Scientists Use the “Half-Life” of a Species to Motivate Conservation Efforts
By Gustave Axelson
Eastern Meadowlarks have declined 75% since 1970. Photo by Corey Hayes via Birdshare. April 11, 2017From the Spring 2017 issue of Living Bird magazine. Subscribe now.
The global population of Eastern Meadowlarks has declined by 75 percent since 1970. And the future looks worse. According to a new report, North America stands to lose half of what’s left of meadowlarks before the year 2040.
“Half-lives” is the morbid new metric debuted in a report released by Partners in Flight, a supergroup of 150 bird conservation nonprofits and government agencies throughout the Western Hemisphere.
Coming on the heels of a State of North America’s Birds report that calculated more than a third of the continent’s bird species were in need of urgent conservation action, the half-lives statistic is yet another attempt by ornithologists to quantify and communicate to the public about the ongoing, tremendous loss of birdlife.
Since 1970, a suite of 46 landbird species have lost more than 1.5 billion breeding individuals in their total continental population—a staggering decline that, according to the report, “could disrupt the structure and function of ecosystems.”

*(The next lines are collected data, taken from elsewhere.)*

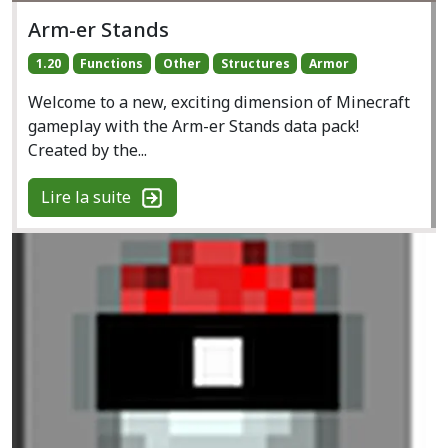
Arm-er Stands
1.20
Functions
Other
Structures
Armor
Welcome to a new, exciting dimension of Minecraft
gameplay with the Arm-er Stands data pack!
Created by the...
Lire la suite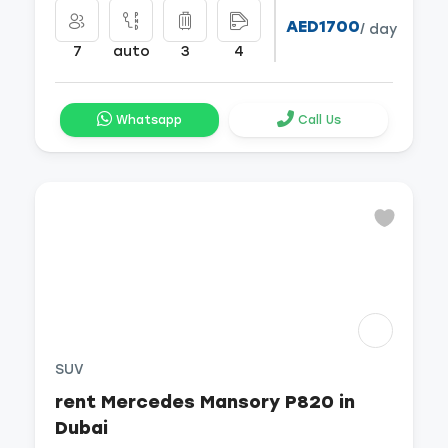
AED1700
/ day
7
auto
3
4
Whatsapp
Call Us
SUV
rent Mercedes Mansory P820 in
Dubai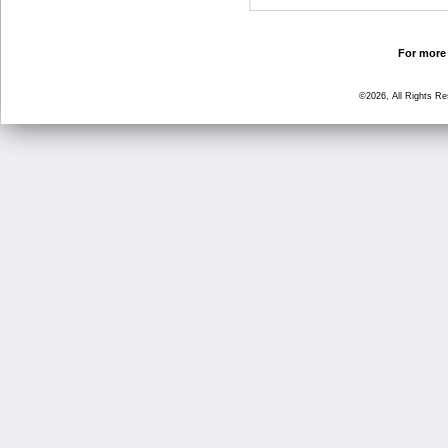
For more 
©2026, All Rights R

For this report, scientists calculated the half-life of declining species by estimating the number of years before an additional 50 percent of their global population is lost, if current trends continue. More than a dozen species had half-lives of fewer than 34 years, meaning they would lose half their remnant populations by 2050.
“The half-life metric conveys a sense of urgency. How long before the abundance of birds that we all enjoy will be cut in half?” says Bob Ford, the Partners in Flight national coordinator. “When most of us see those numbers, we want to change them.”
Cornell Lab conservation scientist Ken Rosenberg, a lead author on the report, adds that the half-life calculations surprised even him.
“The window for reversing declines and preventing extinctions is narrower than we thought,” Rosenberg says.